Jiang Fei, Zhang Zhenhai, Lu Zixiao, Li Honglang, Tian Yahui, Zhang Yixin, Zhang Xuping
Opt Express. 2021 Oct 11;29(21):33467-33480. doi: 10.1364/OE.439646.
Phase-measuring phase-sensitive optical time-domain reflectometry (OTDR) has been widely used for the distributed acoustic sensing. However, the demodulated phase signals are generally noisy due to the laser frequency drift, laser phase noise, and interference fading. These issues are usually addressed individually. In this paper, we propose to address them simultaneously using supervised learning. We first use numerical simulations to generate the corresponding noisy differential phase signals for the given acoustic signals. Then we use the generated acoustic signals and noises together with some real noise data to train an end-to-end convolutional neutral network (CNN) for the acoustic signal enhancement. Three experiments are conduct to evaluate the performance of the proposed signal enhancement method. After enhancement, the average signal-to-noise ratio (SNR) of the recovered PZT vibration signals is improved from 13.4 dB to 42.8 dB, while the average scale-invariant signal-to-distortion ratio (SI-SDR) of the recovered speech signals is improved by 7.7 dB. The results show that, the proposed method can well suppress the noise and signal distortion caused by the laser frequency drift, laser phase noise, and interference fading, while recover the acoustic signals with high fidelity.

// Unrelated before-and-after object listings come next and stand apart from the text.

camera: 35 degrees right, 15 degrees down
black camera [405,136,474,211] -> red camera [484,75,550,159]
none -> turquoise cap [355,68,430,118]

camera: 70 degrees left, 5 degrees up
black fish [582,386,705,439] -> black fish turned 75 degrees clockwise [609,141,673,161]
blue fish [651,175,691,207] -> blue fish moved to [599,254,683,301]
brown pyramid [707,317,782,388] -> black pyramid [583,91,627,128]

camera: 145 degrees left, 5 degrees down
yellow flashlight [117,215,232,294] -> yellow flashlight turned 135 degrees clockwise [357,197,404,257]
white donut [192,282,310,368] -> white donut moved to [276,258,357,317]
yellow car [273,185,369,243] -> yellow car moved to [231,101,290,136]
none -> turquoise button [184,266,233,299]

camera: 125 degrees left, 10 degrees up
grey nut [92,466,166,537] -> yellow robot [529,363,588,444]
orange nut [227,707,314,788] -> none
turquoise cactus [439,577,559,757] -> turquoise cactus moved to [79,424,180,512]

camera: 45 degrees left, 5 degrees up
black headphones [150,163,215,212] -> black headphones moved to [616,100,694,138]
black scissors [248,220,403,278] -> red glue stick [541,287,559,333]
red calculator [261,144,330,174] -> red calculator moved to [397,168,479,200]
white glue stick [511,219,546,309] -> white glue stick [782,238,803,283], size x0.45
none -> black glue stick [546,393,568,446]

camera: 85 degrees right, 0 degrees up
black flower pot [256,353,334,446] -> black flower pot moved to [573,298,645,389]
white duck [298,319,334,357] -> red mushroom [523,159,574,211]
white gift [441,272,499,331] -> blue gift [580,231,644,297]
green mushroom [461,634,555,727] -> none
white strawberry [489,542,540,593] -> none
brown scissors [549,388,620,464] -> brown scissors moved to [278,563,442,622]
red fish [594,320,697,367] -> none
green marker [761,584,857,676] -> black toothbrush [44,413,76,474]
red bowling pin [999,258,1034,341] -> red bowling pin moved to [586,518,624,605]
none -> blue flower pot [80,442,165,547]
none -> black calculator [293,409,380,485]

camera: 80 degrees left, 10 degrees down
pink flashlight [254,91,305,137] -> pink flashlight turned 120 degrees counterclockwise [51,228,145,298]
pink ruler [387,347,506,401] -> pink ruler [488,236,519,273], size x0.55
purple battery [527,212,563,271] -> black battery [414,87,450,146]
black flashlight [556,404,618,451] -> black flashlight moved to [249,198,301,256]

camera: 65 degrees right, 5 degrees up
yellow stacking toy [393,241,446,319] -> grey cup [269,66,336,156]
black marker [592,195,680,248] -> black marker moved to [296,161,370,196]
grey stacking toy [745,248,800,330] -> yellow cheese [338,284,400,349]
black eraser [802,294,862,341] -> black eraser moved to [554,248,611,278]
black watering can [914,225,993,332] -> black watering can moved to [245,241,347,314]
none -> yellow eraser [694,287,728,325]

相位测量相敏光时域反射仪(OTDR)已被广泛用于分布式声学传感。然而,由于激光频率漂移、激光相位噪声和干扰衰落,解调后的相位信号通常有噪声。这些问题通常是分别处理的。在本文中,我们建议使用监督学习同时解决这些问题。我们首先使用数值模拟为给定的声学信号生成相应的有噪声的差分相位信号。然后,我们将生成的声学信号和噪声与一些真实噪声数据一起用于训练一个用于声学信号增强的端到端卷积神经网络(CNN)。进行了三个实验来评估所提出的信号增强方法的性能。增强后,恢复的PZT振动信号的平均信噪比(SNR)从13.4 dB提高到42.8 dB,而恢复的语音信号的平均尺度不变信号失真比(SI-SDR)提高了7.7 dB。结果表明,所提出的方法能够很好地抑制由激光频率漂移、激光相位噪声和干扰衰落引起的噪声和信号失真,同时以高保真度恢复声学信号。